Były opozycjonista przyznał, że ostatnio nie poznaje Lecha Wałęsy.
- Aktywność Wałęsy jest napędzana jego charakterem. Dzisiaj nie ma jednego Wałęsy. Ja nie wiem, czy to jeszcze jest Wałęsa. To nie ta sama osoba z roku 1980, to nie to, co było naszym idolem. To jest inny człowiek. Nie wiem, czy zmienili mu psychikę - powiedział członek Trybunału Stanu.
- W trakcie strajku w 1980 r. wszyscy wiedzieli, że Wałęsa urwał się ze smyczy SB. Nie wiadomo było, czy to "Bolek" czy nie "Bolek", ale nie było to tajemnicą dla Borusewicza, Wyszkowskiego czy Walentynowicz - stwierdził Andrzejewski. - Zakres (działalności TW "Bolek" - red.) tego, co wynika z tych materiałów jest szokujący. Zakres, ale nie sam fakt kontaktów - podkreślił.

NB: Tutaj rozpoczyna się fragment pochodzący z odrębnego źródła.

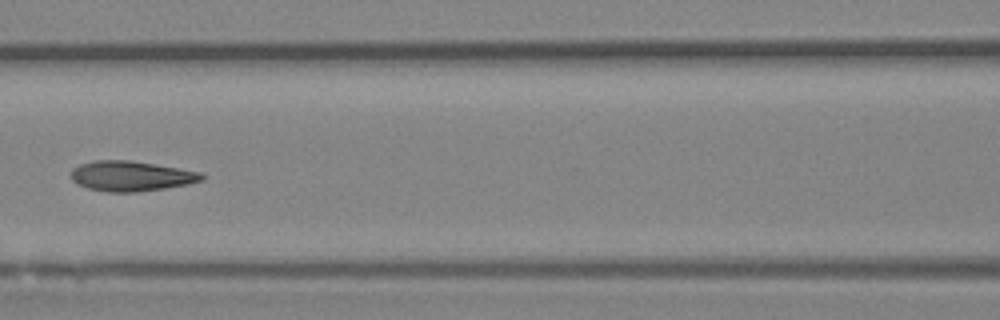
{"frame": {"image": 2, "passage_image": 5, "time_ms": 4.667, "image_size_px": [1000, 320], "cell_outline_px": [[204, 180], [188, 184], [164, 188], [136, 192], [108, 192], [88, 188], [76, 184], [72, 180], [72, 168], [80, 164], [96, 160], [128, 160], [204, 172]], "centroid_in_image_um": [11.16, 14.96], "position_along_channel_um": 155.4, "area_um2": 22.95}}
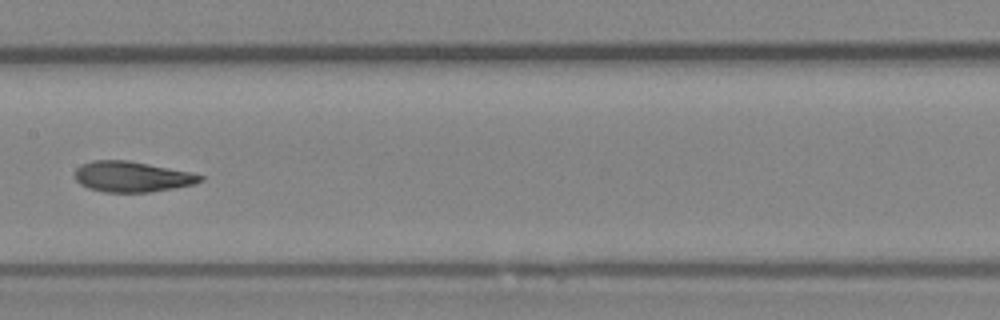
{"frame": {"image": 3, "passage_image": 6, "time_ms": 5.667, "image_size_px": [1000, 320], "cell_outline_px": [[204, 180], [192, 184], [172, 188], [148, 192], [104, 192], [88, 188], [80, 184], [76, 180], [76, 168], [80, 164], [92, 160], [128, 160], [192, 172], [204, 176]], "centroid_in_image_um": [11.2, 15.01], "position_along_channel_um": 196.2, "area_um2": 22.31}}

Zdaniem Andrzejewskiego Wałęsa i część działaczy "Solidarności" próbowali prowadzić grę, która na celu miała zmylenie ówczesnej władzy.
- Wydaje mi się, że Lech Wałęsa cały czas prowadził grę. Okazało się, że systemu nie da się przechytrzyć. Prędzej czy później przychodzi moment, kiedy dochodzi do rozliczenia - podkreślił Andrzejewski.
Fenomen Wałęsy
- Rozliczeniem Lecha Wałęsy, a także jego życia, jest Polska, która jest teraz. Jest to, że po 350 latach fatalnej historii Polska stała się normalnym, europejskim krajem, który realizuje ten model relacji między władzą i społeczeństwem, który przyniósł Europie Zachodniej dobrobyt, a po II wojnie światowej - także pokój - zaznaczył Celiński. - Fenomen roli Wałęsy lat 1980 i 1981 polegał na tym, że był on właściwie jedynym człowiekiem, który potrafił okiełznać ten wielki ruch narodowo-wyzwoleńczy - dodał.

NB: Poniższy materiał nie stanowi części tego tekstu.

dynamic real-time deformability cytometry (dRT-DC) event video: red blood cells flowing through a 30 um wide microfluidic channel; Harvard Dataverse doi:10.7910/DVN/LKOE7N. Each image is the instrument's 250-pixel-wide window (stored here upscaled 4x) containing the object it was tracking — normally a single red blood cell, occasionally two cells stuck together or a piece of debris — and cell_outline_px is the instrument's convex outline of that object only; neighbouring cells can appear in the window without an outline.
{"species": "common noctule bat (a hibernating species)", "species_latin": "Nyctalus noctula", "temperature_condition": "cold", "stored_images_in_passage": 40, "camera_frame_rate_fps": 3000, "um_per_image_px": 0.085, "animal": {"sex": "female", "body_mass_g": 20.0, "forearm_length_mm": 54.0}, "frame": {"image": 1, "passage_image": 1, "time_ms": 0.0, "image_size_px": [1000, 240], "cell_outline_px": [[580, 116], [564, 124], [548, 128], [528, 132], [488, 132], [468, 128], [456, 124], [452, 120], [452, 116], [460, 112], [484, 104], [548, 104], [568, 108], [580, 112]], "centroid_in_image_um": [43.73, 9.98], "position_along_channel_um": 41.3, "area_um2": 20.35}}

Celiński zaznaczył, że był przeciwnikiem lustracji i IPN, ale zdaje sobie sprawę z tego, że uniknięcie jej było niemożliwe. - Należało iść drogą RPA, powołać Komisję Prawdy i Pojednania. Niestety wielkie liczby małych ludzi weszły w 1989 rok z kompleksem, że nie byli w opozycji i zrobią wiele, by sprawę swojej nieobecności w opozycji przykryć, opluwając opozycjonistów - powiedział były działacz "Solidarności".
Wojna na górze
Zdaniem Andrzejewskiego dobrze się stało, że dokumenty zostały częściowo upublicznione. Zaznaczył, że na początku lat 90. byli opozycjoniści mieli możliwość określenia się względem służb poprzedniej władzy.
- Jestem autorem uchwały Senatu z lipca 1991 r. zakładającej dobrowolne określenie się względem SB przez kandydatów w pierwszych wolnych wyborach - stwierdził członek TS. Jak podkreślił, celem uchwały było zabezpieczenie byłych opozycjonistów przed szantażem ze strony takich osób jak gen. Czesław Kiszczak.
Andrzejewski zaznaczył, że Wałęsa przyznał, że coś kiedyś podpisał, ale w trakcie wojny na górze odstąpił od chęci rozliczenia się z historią.